Defendants had been ordered to deliver up to the Claimant hard copies of documents containing confidential information and to permanently delete from their computer systems all other copies, with the exception of privileged material. Privileged material was to have been destroyed or handed over to the Defendants' solicitors whereupon it would be placed into secure storage.

In spite of this order, no delivery up occurred. The Claimant duly sought an order that, unless the Defendants complied, the Defence should be struck out and they should not be allowed to participate in the detailed assessments of the Claimant's costs of the summary judgment application.

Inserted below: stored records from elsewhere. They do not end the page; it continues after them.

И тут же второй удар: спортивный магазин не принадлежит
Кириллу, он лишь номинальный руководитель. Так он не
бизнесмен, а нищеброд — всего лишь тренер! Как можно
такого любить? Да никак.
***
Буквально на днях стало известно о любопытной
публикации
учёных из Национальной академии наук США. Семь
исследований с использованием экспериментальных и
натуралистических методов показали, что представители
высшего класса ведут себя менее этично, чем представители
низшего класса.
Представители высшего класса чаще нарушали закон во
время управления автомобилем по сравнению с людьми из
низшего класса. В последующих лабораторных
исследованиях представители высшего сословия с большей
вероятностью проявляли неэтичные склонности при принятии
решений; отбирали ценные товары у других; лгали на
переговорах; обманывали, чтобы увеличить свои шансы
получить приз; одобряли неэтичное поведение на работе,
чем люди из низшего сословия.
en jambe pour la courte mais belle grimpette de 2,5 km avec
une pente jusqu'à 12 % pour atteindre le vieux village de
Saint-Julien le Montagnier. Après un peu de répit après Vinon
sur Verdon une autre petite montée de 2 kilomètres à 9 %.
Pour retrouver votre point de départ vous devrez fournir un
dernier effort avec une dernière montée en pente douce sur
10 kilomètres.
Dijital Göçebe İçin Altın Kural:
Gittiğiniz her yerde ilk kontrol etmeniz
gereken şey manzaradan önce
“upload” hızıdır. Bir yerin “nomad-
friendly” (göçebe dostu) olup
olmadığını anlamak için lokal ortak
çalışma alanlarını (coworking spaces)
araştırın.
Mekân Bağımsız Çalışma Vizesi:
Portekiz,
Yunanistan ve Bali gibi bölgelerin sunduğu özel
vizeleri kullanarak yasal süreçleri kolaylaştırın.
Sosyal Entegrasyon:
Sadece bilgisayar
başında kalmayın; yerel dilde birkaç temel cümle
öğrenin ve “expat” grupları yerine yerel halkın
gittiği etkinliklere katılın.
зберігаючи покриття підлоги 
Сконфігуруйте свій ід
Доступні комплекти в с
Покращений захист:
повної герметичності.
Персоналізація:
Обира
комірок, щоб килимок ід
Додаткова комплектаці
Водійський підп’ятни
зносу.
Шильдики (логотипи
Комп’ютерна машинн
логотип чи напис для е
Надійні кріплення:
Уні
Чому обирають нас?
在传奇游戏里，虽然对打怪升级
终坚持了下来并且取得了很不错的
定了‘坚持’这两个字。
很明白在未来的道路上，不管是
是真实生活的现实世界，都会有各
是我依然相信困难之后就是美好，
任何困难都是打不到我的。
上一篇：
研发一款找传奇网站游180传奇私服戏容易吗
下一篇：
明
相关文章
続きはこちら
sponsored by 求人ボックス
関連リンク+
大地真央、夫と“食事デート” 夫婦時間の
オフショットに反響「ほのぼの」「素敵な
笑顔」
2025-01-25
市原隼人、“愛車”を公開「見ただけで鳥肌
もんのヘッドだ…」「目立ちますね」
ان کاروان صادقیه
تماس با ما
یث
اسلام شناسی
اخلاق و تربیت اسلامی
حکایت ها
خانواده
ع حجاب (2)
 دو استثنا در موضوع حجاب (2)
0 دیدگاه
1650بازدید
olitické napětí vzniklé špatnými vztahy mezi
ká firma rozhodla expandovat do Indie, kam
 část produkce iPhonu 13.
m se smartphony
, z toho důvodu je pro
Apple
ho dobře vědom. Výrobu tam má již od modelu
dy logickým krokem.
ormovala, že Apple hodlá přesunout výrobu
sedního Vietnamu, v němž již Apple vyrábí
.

The key issue addressed by the Court was with respect to those documents held by the Defendants' Counsel, which, the Defendants argued, were privileged because they had originally been provided as part of Counsel's instructions.

The Court held that where such documents consisted of pre-existing documents, the only scope for the privilege exemption to apply would be in relation to actual annotations made by Counsel. As such, the appropriate modus operandi was for such documents to be returned to the Claimant with the annotations redacted.

The Defendants, however, argued that annotations should include 'underlining or highlighting'. The Court held that 'underlining or highlighting' does not in itself give rise to privilege. Citing Lyell v Kennedy (No 3) (1884) LR 27 Ch D 1, the Court considered the appropriate test to be whether or not markings would "give a clue" to the trend of advice being proffered and, save in very specific circumstances, one would not be able to draw any inference as to the trend of advice from mere 'underlining or highlighting'.

The Defendants further argued that because some pages had not been annotated by Counsel, the absence of annotations would give a clue as to the significance being given to such pages. The Court rejected this argument – an unmarked page cannot reveal anything to a reader other than its contents. Unmarked pages could only be considered privileged if there had been a process of selection with regard to these documents (e.g. if they had been selected from a public register). The documents in this case did not come into the Defendants' possession by a process of selection.

The Court duly ordered the delivery up, but did not grant the Unless Order due to the great amount of material involved.